LLVS: Git for App Data

Drew McCormack
4 min readJun 2, 2019

If you have heard of me at all, chances are that it is through my work on the app Agenda. But I have worked on many projects through the years, and one of the more successful is Ensembles, a framework for syncing Core Data stores via iCloud and other services.

When I first developed Ensembles, I took a deep dive into decentralized data synchronization. The plan with Ensembles was to support different cloud storage services, and pure peer-to-peer sync. With no central “truth” or programmable server, this moves the equation firmly in the direction of decentralized algorithms.

After Ensembles was on the market a few years, I started to wonder about the other half of the abstraction. What Ensembles achieves is to allow any app built on Core Data to sync via virtually any data transport mechanism. It provides an escape from lock in: if you discover Dropbox is not working so well, or Firebase is charging too much, you can simply move elsewhere with a bare minimum of code-level change.

The other half — the half that I had been pondering — is the Core Data bit. The storage API, I guess you would call it. It’s great that Ensembles can free an app from lock in on the backend, but you are still stuck using just the one storage API. And with Swift going strong, there is definitely a push to investigate other possibilities, beginning with all things Codable.

This all happened a few years ago now, and culminated in a talk I delivered at CocoaHeads in Amsterdam. I proposed a framework which would handle moving app data around, and which was abstracted from both the backend data transport, and the front end storage API. Imagine, you could setup your app to use Core Data and sync via Firebase, or just as easily use Realm and sync via iCloud.

For a while, that was that, but then I started working on Agenda, and I was called upon to once again make something sync. We didn’t want to use Core Data, so I spent many months with my co-founder Alex Griekspoor, designing and building our sync system. There were many aspects that overlapped with things I had learned from Ensembles, but other things were handled differently. For example, we really needed to think carefully about merging. With a text editor, you can’t just pick the most recently edited version of a document; you really have to merge individual edits together as best you can. This process gave me new perspective on the sync problem, and led me to where we are today.

And where is that? Today I am finally delivering on that CocoaHeads talk. At least, I am releasing an open source framework which abstracts away the front end storage API, and the backend transport API. The Low-Level Versioned Store (LLVS) is a Swift framework which can be used across devices, tracking the evolution of your decentralized data set. In effect, it is Git for your app’s data.

“That sounds a bit vague” I hear you say, so let me elaborate. LLVS works like a traditional key-value store, in that you can store data blobs with an associated unique key. What makes it different is that each time you store a set of key-value pairs, you create a new version. This version is based on the previous version, which is based on the previous version, and so forth, forming a complete history of changes.

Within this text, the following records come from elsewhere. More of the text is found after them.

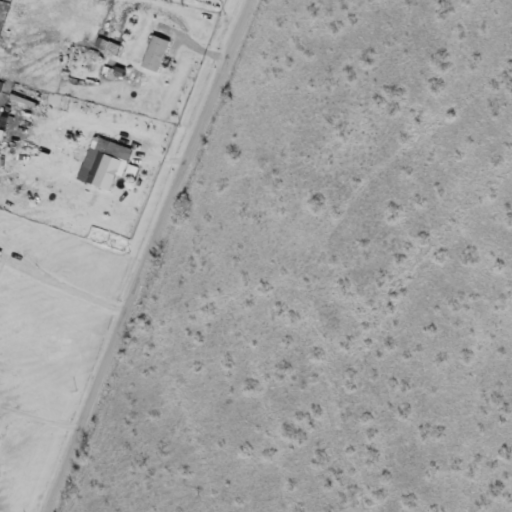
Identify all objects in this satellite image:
building: (157, 53)
building: (157, 54)
building: (1, 255)
building: (1, 255)
road: (152, 255)
road: (71, 288)
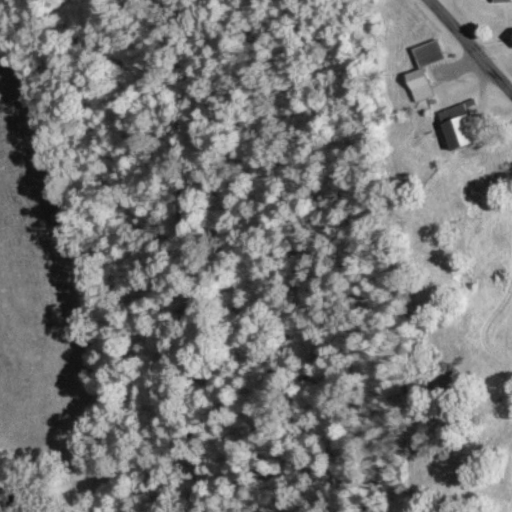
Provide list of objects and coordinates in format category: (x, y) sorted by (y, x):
road: (470, 45)
building: (458, 125)
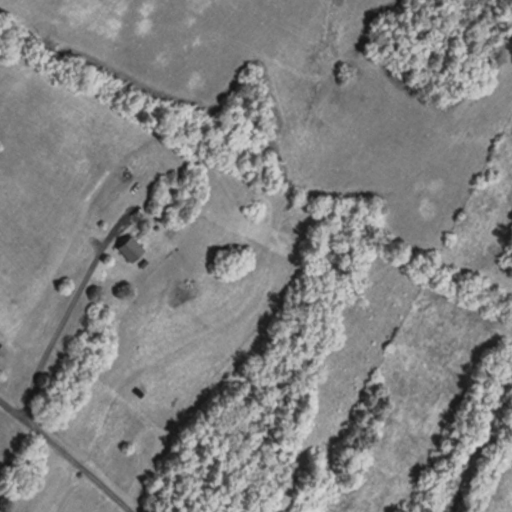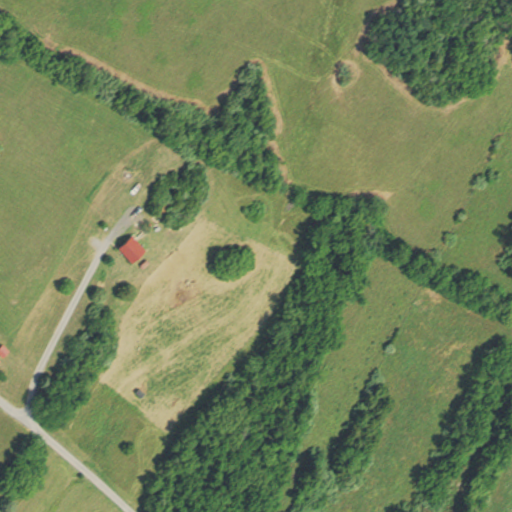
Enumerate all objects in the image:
road: (72, 313)
road: (380, 399)
road: (14, 410)
road: (511, 411)
road: (81, 466)
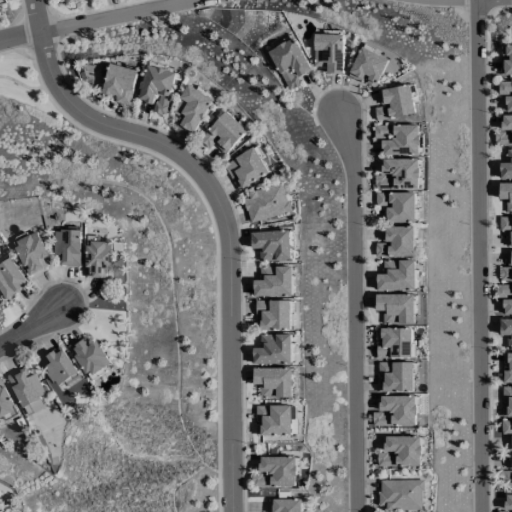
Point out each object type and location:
road: (263, 0)
road: (36, 16)
road: (19, 39)
building: (329, 52)
building: (506, 60)
building: (289, 62)
building: (368, 67)
building: (121, 83)
building: (158, 88)
building: (506, 92)
building: (395, 102)
building: (194, 108)
building: (507, 122)
building: (225, 133)
building: (398, 138)
building: (503, 138)
building: (507, 166)
building: (247, 168)
building: (398, 174)
building: (506, 195)
building: (267, 203)
building: (397, 206)
road: (227, 225)
building: (506, 229)
building: (397, 242)
building: (273, 245)
building: (69, 246)
building: (31, 253)
road: (479, 255)
building: (99, 257)
building: (507, 269)
building: (397, 275)
building: (11, 278)
building: (274, 282)
building: (505, 296)
building: (396, 308)
road: (354, 312)
building: (274, 314)
road: (31, 327)
building: (506, 328)
building: (394, 343)
building: (274, 349)
building: (90, 357)
building: (59, 366)
building: (507, 367)
building: (396, 377)
building: (274, 382)
building: (26, 390)
building: (507, 400)
building: (6, 402)
building: (396, 411)
building: (274, 420)
building: (506, 427)
building: (401, 451)
building: (280, 470)
building: (506, 476)
building: (260, 480)
building: (400, 494)
building: (508, 503)
building: (287, 505)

What you store as data is entirely up to you. You could put in some plist or JSON data, and use LLVS as a global UserDefaults; or make your Swift model objects Codable, and serialize those into the store to sync. You could even setup LLVS as a sync engine for Core Data, Realm, or any other Object-Relational Modeling (ORM) framework.

The version history in LLVS is very much like Git’s. A version can be based on a single predecessor, or can merge two different predecessors into one. It forms a full Directed, Acyclic Graph (DAG), just like in Git. You can create new branches, and merge them together again as needed. And LLVS gives you full 3-way merging, which allows you to determine exactly what has changed when resolving conflicts.

The last part of the equation is distribution of data. LLVS has the concept of an Exchange, which transports data to other copies of the store, across a network, or locally. You send/retrieve data with an exchange, just like you push/pull from other repositories with Git. A store can have as many exchanges as you like, so data can pass through any number of paths to get between two devices.

At this point, there are only two types of exchange that have been implemented: one works via the file system, which is mostly for testing purposes, and the other uses CloudKit. If you only need to share data between devices in the Apple universe, the CloudKit exchange is already an enormous advantage. Transporting your data between devices just got a lot easier with LLVS, and you aren’t locked in if you decide in future you would rather use a different service, or offer a choice of services to your users.

That’s LLVS in brief. There is much more to tell, but if you are interested, you are best to start walking through the project’s README on the Gitlab page. And if there is a frontend or backend you want to support, why not take a shot at adding it? It’s often only a few hundred lines of code, and you get bonus points for donating your code back to the open source community so everyone can benefit.